From the line with "in postmenopausal osteoporosis." through the line with "https://doi.org/10.18632/aging.102264", repeat the entries verbatim, both end lines included, and add nothing.

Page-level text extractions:
►
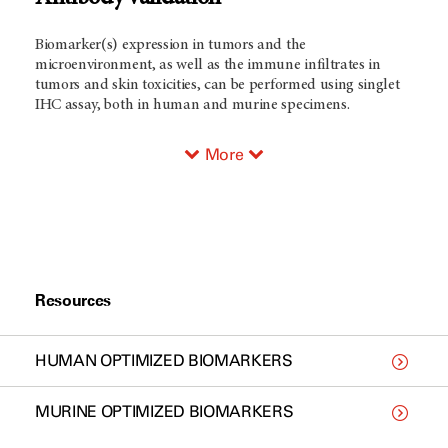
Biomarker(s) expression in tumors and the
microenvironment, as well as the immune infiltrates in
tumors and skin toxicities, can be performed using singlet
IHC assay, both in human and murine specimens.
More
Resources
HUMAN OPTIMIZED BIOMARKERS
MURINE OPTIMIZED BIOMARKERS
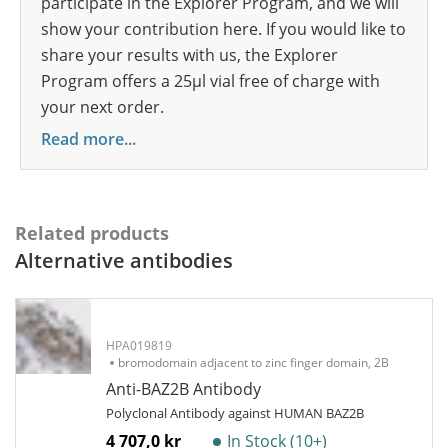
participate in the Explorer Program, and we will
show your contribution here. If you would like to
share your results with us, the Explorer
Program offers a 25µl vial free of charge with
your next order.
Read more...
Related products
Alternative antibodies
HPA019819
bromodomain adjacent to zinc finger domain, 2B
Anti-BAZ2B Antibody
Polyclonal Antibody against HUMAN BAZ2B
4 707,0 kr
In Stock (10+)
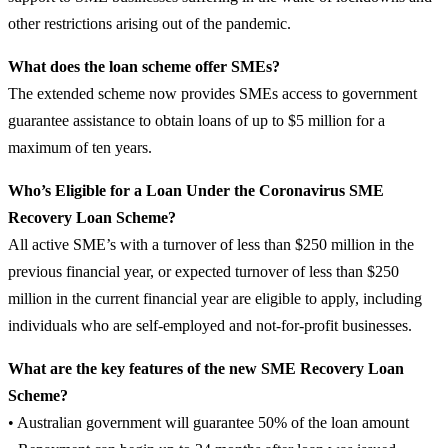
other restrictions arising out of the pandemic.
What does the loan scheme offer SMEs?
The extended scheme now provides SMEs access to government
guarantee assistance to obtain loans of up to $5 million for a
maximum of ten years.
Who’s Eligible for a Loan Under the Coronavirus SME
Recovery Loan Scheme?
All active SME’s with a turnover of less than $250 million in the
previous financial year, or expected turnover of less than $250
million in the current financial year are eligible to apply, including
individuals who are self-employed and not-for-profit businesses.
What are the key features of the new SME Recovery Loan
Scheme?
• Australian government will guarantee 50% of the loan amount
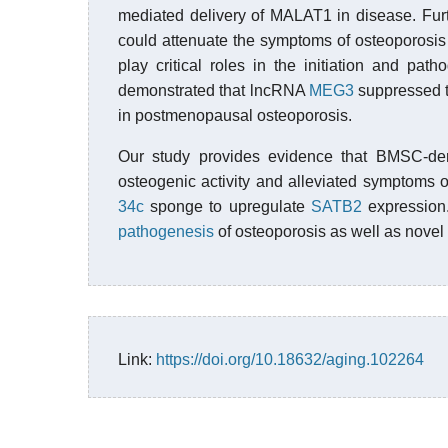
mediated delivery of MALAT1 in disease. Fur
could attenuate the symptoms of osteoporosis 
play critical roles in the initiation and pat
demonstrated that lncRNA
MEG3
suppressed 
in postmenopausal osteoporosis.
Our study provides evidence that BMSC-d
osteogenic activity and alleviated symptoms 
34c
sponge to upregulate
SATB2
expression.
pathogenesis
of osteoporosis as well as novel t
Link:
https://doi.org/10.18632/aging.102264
◄
►
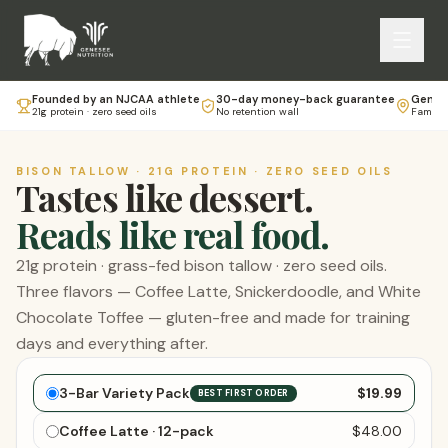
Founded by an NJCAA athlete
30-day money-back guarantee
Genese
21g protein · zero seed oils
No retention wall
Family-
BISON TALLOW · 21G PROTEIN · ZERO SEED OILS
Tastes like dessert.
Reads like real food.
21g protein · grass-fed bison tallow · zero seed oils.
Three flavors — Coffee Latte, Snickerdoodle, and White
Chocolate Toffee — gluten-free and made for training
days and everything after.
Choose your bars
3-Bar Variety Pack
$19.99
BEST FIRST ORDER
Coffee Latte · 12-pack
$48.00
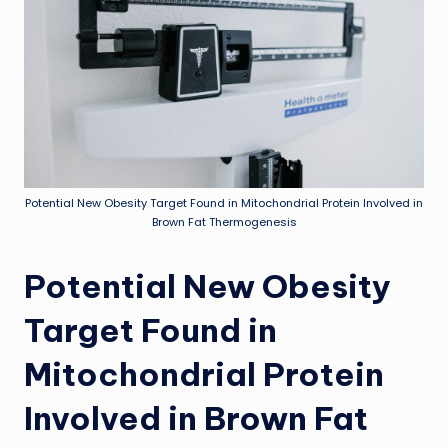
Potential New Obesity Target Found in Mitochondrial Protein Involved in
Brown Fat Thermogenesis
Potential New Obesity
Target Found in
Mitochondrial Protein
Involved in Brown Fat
◄
►
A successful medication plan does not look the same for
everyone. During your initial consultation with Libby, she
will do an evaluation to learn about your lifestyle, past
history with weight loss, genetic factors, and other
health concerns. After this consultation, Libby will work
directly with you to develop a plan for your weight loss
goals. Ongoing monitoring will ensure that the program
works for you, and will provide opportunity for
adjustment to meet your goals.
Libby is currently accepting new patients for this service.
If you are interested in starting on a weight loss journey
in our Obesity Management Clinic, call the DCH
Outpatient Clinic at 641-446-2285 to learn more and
◄
• [Answer to this problem]:
in postmenopausal osteoporosis.
Our study provides evidence that BMSC-d
osteogenic activity and alleviated symptoms 
34c
sponge to upregulate
SATB2
expression.
pathogenesis
of osteoporosis as well as novel t
Link:
https://doi.org/10.18632/aging.102264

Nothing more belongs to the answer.